- **LISTED RECORDS**:
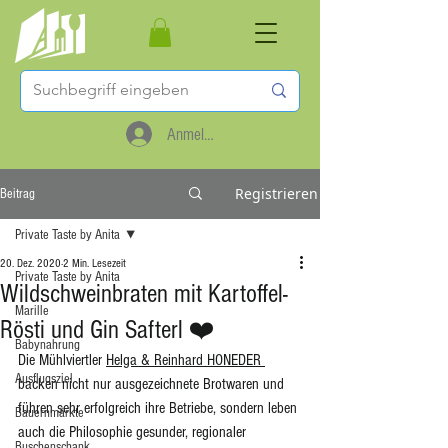
Anmelden
Registrieren
Beitrag
Private Taste by Anita
20. Dez. 2020
2 Min. Lesezeit
Private Taste by Anita
Wildschweinbraten mit Kartoffel-
Marille
Rösti und Gin Safterl ❤️
Babynahrung
Die Mühlviertler 
Helga & Reinhard HONEDER 
Ausflugsziel
backen nicht nur ausgezeichnete Brotwaren und 
führen sehr erfolgreich ihre Betriebe, sondern leben 
Bauernmärkte
auch die Philosophie gesunder, regionaler 
Buschenschank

- **WORK TASK**: Your reply must match the data above line for line, except that it holds no pictures.

- **ANSWER BOX**:
Anmelden
Registrieren
Beitrag
Private Taste by Anita
20. Dez. 2020
2 Min. Lesezeit
Private Taste by Anita
Wildschweinbraten mit Kartoffel-
Marille
Rösti und Gin Safterl ❤️
Babynahrung
Die Mühlviertler 
Helga & Reinhard HONEDER 
Ausflugsziel
backen nicht nur ausgezeichnete Brotwaren und 
führen sehr erfolgreich ihre Betriebe, sondern leben 
Bauernmärkte
auch die Philosophie gesunder, regionaler 
Buschenschank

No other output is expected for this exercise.